That would’ve been a good place to finish; a well-planned, controlled encounter, practically textbook. Instead, he found himself
facing two men with spears, at precisely the moment when someone else way off to his right shot him in the shoulder with an
arrow.

It skidded off, needless to say, without piercing the steel of the pauldron. But he wasn’t expecting the impact — about the
same as being kicked by a bullock — and it made him drop his sword. His first thought was to get his feet out of the way of
the falling sharp thing; he skipped, found he was off balance from the impact of the arrow, and staggered like a drunk. One
of the two Cure Hardy stabbed him in the pit of the stomach with his spear. Again the armor held good, but he lost his footing
altogether and fell over backward, landing badly. All the breath jarred out of his lungs, like air from a bellows, and he
saw his enemy take a step forward; he could visualize the next stage, the foot planted on his chest and the spearpoint driven
down through the eyeslot of his helmet, but instead the other man stepped over him and went away. Some time later, thinking
it through for the hundred-and-somethingth time, he realized that his opponent had assumed the spear-thrust had killed him.

He lay still and quiet while men, enemies and friends, walked and ran around and over him; someone trod on his elbow, someone
else stepped on his cheek, but his helmet took the weight. He knew he was too terrified to move. He’d seen animals behave
in exactly the same way: a hare surrounded by four hounds, crouching absolutely still; a partridge with a broken wing, dropped
by the hawk after an awkward swoop, lying in the snow with its eye two perfect concentric circles. Someone had told him once
that predatory animals can only see movement; if the quarry stays still, they lose sight of it. He hoped it was true, because
he had no other option.

Some time later, a hand reached down and pulled him up. His legs weren’t working and he slumped, but someone caught him and
asked if he was all right. The voice was Vadani, not the intonation of someone addressing his Duke; he muttered, “Thanks,
I’m fine,” and whoever it was let go of him and went away.

He shook his head like a wet dog and looked up. Directly in front of him the sun was rising; in front of it he could see a
smaller, thinner fire rising from a Cure Hardy tent. There were many men in front of him, only a few behind, and most of the
bodies on the ground, still or moving slightly, were Cure Hardy. Valens wasn’t a man who jumped to conclusions, but the first
indications were hopeful. Probably, they’d won.

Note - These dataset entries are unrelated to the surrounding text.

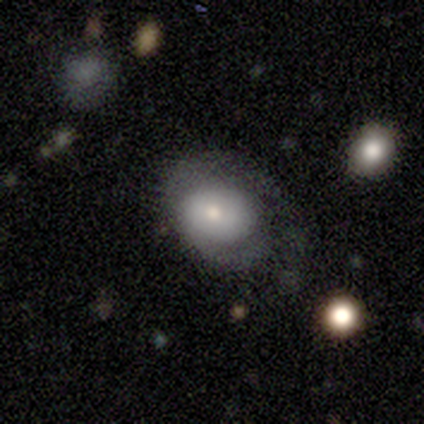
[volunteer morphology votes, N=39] Q: Smooth or featured?
A: featured or disk (64%); runner-up: smooth (33%)
Q: Edge-on disk?
A: no (92%); runner-up: yes (8%)
Q: Bar?
A: no (74%); runner-up: weak (26%)
Q: Spiral arms?
A: yes (70%); runner-up: no (30%)
Q: Spiral winding?
A: tight (56%); runner-up: medium (25%)
Q: Spiral arm count?
A: 1 (56%); runner-up: 2 (25%)
Q: Bulge size?
A: moderate (65%); runner-up: small (30%)
Q: Merging?
A: none (34%); runner-up: major disturbance (32%)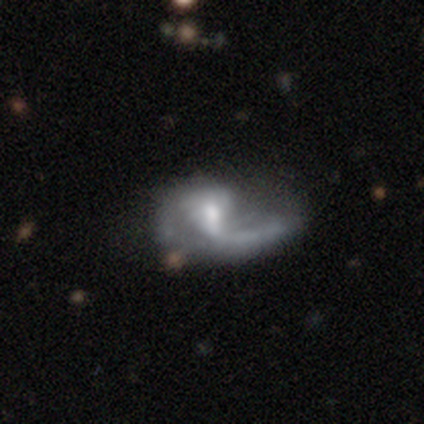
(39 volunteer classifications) Smooth or featured? 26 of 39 (67%) said featured or disk. Edge-on disk? 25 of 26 (96%) said no. Bar? 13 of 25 (52%) said weak. Spiral arms? 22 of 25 (88%) said yes. Spiral winding? 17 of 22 (77%) said loose. Spiral arm count? 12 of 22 (55%) said 1. Bulge size? 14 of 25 (56%) said moderate. Merging? 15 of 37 (41%) said major disturbance.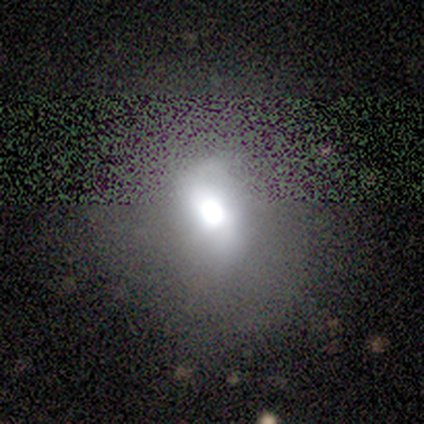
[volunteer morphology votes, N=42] smooth_or_featured: smooth (p=0.43) [alt: featured or disk p=0.33]
how_rounded: round (p=0.56) [alt: in between p=0.39]
merging: none (p=0.59) [alt: minor disturbance p=0.34]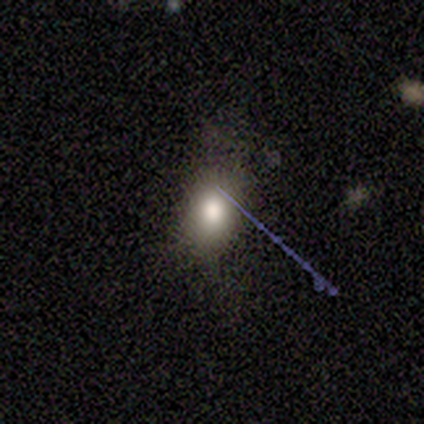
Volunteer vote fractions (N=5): Smooth or featured?
  - smooth: 80% *
  - star or artifact: 20%
  - featured or disk: 0%
How rounded?
  - in between: 100% *
  - round: 0%
  - cigar-shaped: 0%
Merging?
  - none: 75% *
  - major disturbance: 25%
  - minor disturbance: 0%
  - merger: 0%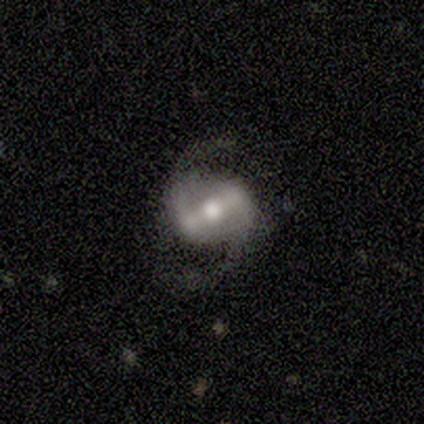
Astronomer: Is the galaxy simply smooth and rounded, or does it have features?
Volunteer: featured or disk — 75%.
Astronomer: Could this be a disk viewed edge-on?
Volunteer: no — 100%.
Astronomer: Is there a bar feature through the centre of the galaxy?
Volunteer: strong — 67%.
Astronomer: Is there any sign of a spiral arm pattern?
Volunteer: yes — 100%.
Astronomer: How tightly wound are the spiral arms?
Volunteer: medium — 100%.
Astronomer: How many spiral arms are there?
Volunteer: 2 — 100%.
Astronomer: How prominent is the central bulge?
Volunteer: moderate — 100%.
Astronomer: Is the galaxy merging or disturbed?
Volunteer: none — 100%.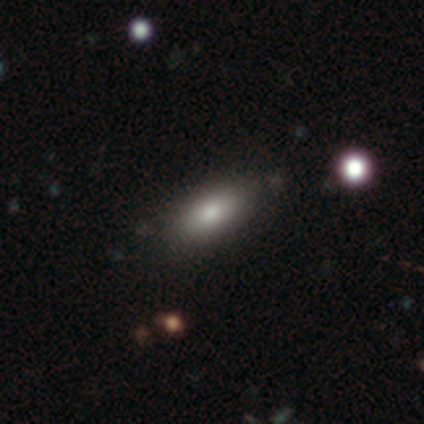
Smooth or featured: smooth — 100%
How rounded: in between — 100%
Merging: none — 100%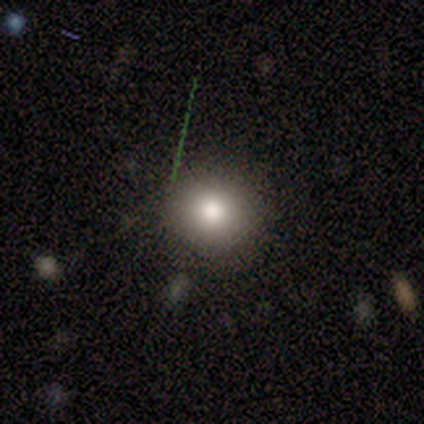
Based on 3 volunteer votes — A smooth galaxy with no disk features (100%) that is round (67%). Merging: none (100%).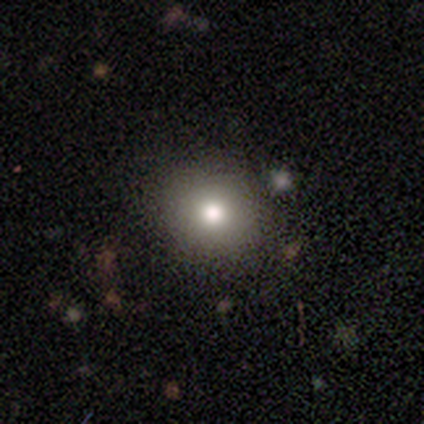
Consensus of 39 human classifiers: smooth 67%, featured or disk 18%, star or artifact 15%. Down the decision tree: how rounded — round (77%); merging — none (94%).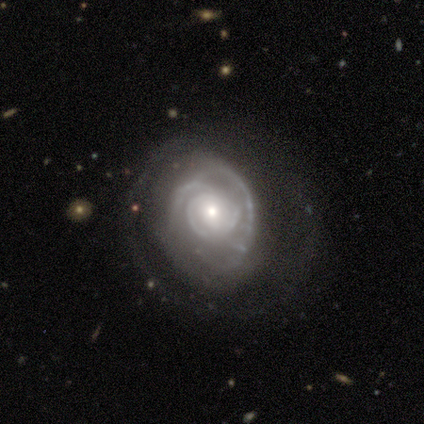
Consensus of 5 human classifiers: A featured or disk galaxy (80%) with no bar (75%), 2 (33%, tied with 3 and 4) tight (67%) spiral arms (75%) and a moderate central bulge (50%, tied with small). Merging: minor disturbance (40%, tied with major disturbance).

In which case — he scrabbled in his memory for the shape of the battle — in that case, the dismounted cavalry should by now
have stove in the enemy flank, allowing his infantry to roll them up on to their camp, where the heavy cavalry should have
been waiting to take them in rear. That would be satisfactory, on the higher level. More immediately relevant, the enemy survivors
and stragglers would tend to be squeezed out at either end, and once they were clear of the slaughter they’d turn east, which
was the direction he was facing. He turned round, but he couldn’t see anybody coming toward him. That was all right, then.

Someone — a Vadani infantryman in a hurry — shouted at him, but he didn’t catch what the man had said. Immediate dangers;
mostly from Cure Hardy knocked down or wounded, if he got in their way. His people would, of course, notice sooner or later
that he wasn’t where he was supposed to be. Battles had been lost at the last moment because a general had been killed, or
was believed to be dead. Wearily, and worried about the pain and weakness in his ankle (he’d turned it over when he fell),
he started to run after the main body of his men. He went about five yards, then slowed to an energetic hobble.

It was just as well that someone recognized him. There was shouting, men turning round and running toward him, like the surge
of well-wishers who greet an athlete as he crosses the finishing line; as though he’d done something wonderful, just by still
being alive. “What happened to you?” someone roared in his ear, as overprotective hands grabbed and mauled him. “Are you all
right? We thought —”

“I’m not. What’s happening?”

“Like a bloody charm. Rolled them up like a carpet.”

Suddenly, Valens found that he no longer cared terribly much. “That’s good,” he said. “What’s the full picture? I’ve been
out of it.”

Someone made a proper report; someone else kept interrupting, with conflicting but mostly trivial information. Valens tried
to summon the clear diagram back into his mind, but it was crumpled and torn, he couldn’t put it all together. For some reason,
that ruined any feeling of accomplishment he might have had. Not like a hunt, where you have the tangible proof of success,
dead meat stretched out on the grass. There were plenty of dead bodies, but in war they aren’t the point. Success is vaguer,
more metaphysical. Perhaps for the first time, Valens admitted to himself that he found the whole business revolting, even
a relatively clean victory, as this appeared to be. His mind slipped on the idea, because war was his trade, as the Duke of
the Vadani; but he felt a phrase coalesce in his mind:
given the choice between killing animals and killing people, I’d rather kill animals.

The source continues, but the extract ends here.